**Text for analysis:**
# Coinage of The Shire



## Will Whitfoot (Feb 24, 2022)

If it's interesting to the denizens here, I might offer a bit of back-story to my own journey into the realms of Tolkien tactile artifacts. It begins of course with Gandalf arriving for Bilbo's party in the first chapter of THE FELLOWSHIP OF THE RING: A Long Expected Party....



> Small hobbit-children ran after the cart all through
> Hobbiton and right up the hill. It had a cargo of fireworks, as they rightly
> guessed. At Bilbo's front door the old man began to unload: there were great
> bundles of fireworks of all sorts and shapes, each labelled with a large red
> ...



So we learn here that Bilbo "gave a few pennies away"! Presumably the children will go off to buy sweets. The key fact is that small coins of low value are mentioned and are clearly commonplace. What do they look like? I could not help but wonder. 

The next specific reference to coinage comes in Chapter 11, A Knife in the Dark...



> In the end there was more than three hours' delay. Bob came back with
> the report that no horse or pony was to be got for love or money in the
> neighbourhood - except one: Bill Ferny had one that he might possibly sell.
> 'A poor old half-starved creature it is,' said Bob; 'but he won't part with
> ...



Twelve "silver pennies" is Bill Ferny's price for our friend Bill, a sickly and dispirited pony. Now Tolkien says this was at least three times the pony's worth in those days, and this seemed outlandish to me on the face of it. Three small silver coins for a pony seemed like far too small a price! So, I did some library research (remember, this research was in the 1980s, long before you could just "google" such things) And it turned out that in Medieval England, there was a denomination called a "silver penny", (later a "shilling") that was about a quarter ounce of silver and represented a week's wages for an average laborer. A week's wages! So suddenly twelve silver pennies was indeed a significant amount of money... about three months wages. And now of course I began to wonder what the coins would look like. I had been a collector of world coins since I was small... and uncles and aunts would give me the leftover pocket change from their travels. I had a sense of how coins depict the character of their respective realms. 

So now we have both "small coins" of low value mentioned... presumably of copper, as well as more valuable silver coins that can be used for larger purchases. 

And so the idea of Shire Coinage was seeded in my mind, though it would be many years before I could actually make anything happen.


----------



## Will Whitfoot (Feb 25, 2022)

This is an image of the very first coin effort... (circa 2001) this is the silver penny of SR1401. I had no way of creating blanks, except to melt a pre-1965 silver quarter coin into a "button" and strike the coin on that. Centering was very difficult. The dies were made from the hexagonal shank of a jack-hammering bit, the design was acid etched into the steel. 

Tolkien mentions coins, but never describes them. So I had to create the design from whole cloth, but informed by what I knew about real world coins are designed, and how cultures typically depict their character in those designs. So the first decision was that All Shire Coins Shall have an image of a Tree on the obverse. The design was influenced heavily by the 1654 Massathusetts tree coinage of colonial America pre-independance. The words THE SHIRE surround the tree. On reverse is a simplified depiction of the four farthings in the center (emulating the viking era "cross" coinage, and the denomination ONE PENNY.

**Data below:**
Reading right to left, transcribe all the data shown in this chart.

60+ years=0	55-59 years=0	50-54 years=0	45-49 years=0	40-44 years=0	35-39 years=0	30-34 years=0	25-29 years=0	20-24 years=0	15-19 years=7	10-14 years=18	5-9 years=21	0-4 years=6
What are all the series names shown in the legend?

**Problems and tasks:**
1 – In the thread on Shire coinage, why did the price of twelve silver pennies for the pony turn out to be a significant sum after all?
2 – According to the thread on Shire coinage, what were the dies for the first coin made from?
Work only from the thread on Shire coinage; the data play no part.

**Answers to each task:**
1 – Library research showed that in Medieval England a silver penny was about a quarter ounce of silver and stood for a week's wages for an average laborer. Twelve of them therefore came to about three months' wages.

2 – The hexagonal shank of a jack-hammering bit.